I merletti di Cenerentola

Chantal Robillard

Il n’y a personne dans cette partie arrière du navire, car il y fait chaud et les vitres sont trop sales pour bien voir le paysage. La Cenerentola en profite pour allonger ses jambes sur le banc en vis-à-vis, après avoir enlevé les abominables tatanes de Giuseppe. Elle s’assoupit un moment.

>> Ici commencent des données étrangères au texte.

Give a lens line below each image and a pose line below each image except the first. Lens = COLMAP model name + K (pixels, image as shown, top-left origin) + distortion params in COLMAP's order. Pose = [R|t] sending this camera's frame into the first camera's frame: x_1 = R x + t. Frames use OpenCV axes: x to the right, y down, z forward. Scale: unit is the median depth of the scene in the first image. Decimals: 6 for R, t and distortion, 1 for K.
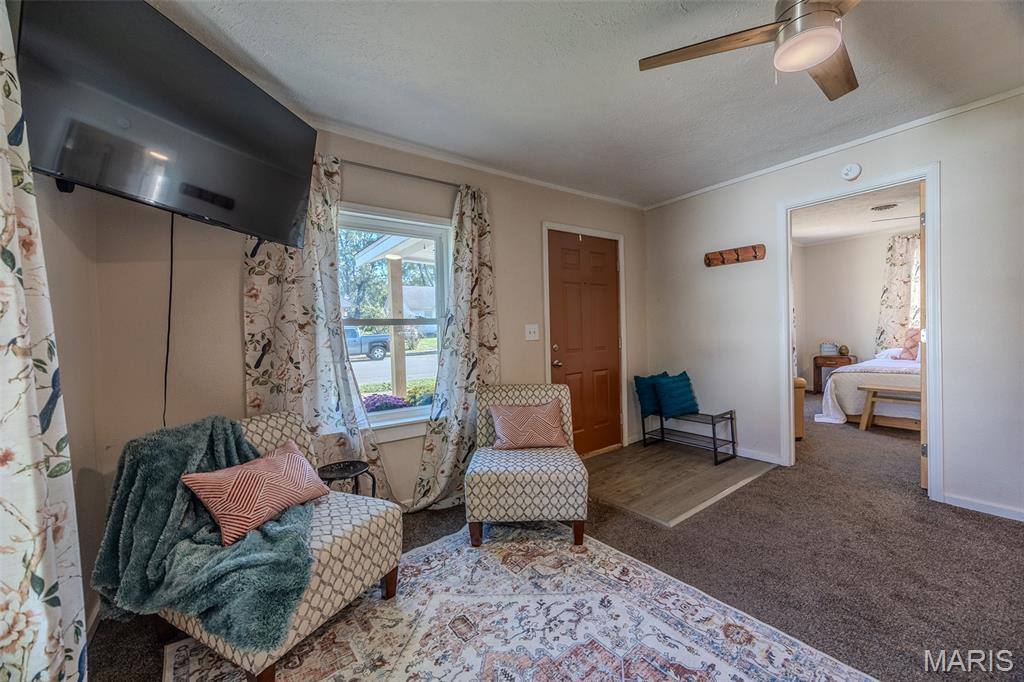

Pour se réveiller, affolée, car quelqu’un est en train de lui tripoter les pieds en douceur ! Elle hurle de surprise et va pour se sauver, mais cette fois le marin la retient fermement de ses bras musclés.

 - N’ayez pas peur, Signorina, je veux simplement vous masser les pieds.

Elle est terrifiée mais la voix est si douce, l’air de l’homme si paisible, elle est si fatiguée, qu’elle se rassoit sans un mot. Se laisse faire, presque hypnotisée. L’individu s’est assis en face d’elle, a posé ses petits pieds sur lui et entreprend de les masser, en expert, avec une huile aromatisée au basilic et au menthol, sortie de sa poche. Ça sent bon, c’est tiède, pas gras du tout.

La Cenerentola grimace au début, cela fait mal sur les ampoules, mais les mains sont habiles, douces, ses pieds se rafraîchissent délicieusement sous le baume. L’homme chantonne une sorte de berceuse qui la calme vraiment en quelques minutes.

Tout en attendrissant les pieds échauffés, il se met alors à parler. Sobrement. Il dit venir de Malte, avoir beaucoup marché autrefois, et encore maintenant, et bien savoir ce que sont des pieds douloureux. Il hoche la tête, d’un silence qui en dit long. Elle le croit. Étrangement, alors qu’elle a eu si peur ce matin, cet homme un peu triste lui inspire maintenant confiance. Elle ne sait toujours pas si c’est lui qui la suivait, mais en est presque persuadée. Et comme il est beau et imposant. Elle se sent très attirée.

Il y a pourtant ce costume un peu ridicule. Serait-ce un acteur de la célèbre troupe récemment arrivée à la Fenice ? Son visage lui dit vaguement quelque chose. En tout cas, il est grave et tranquille, mais le fond de nostalgie dans ses yeux ne trompe personne : cet homme n’est pas vraiment heureux.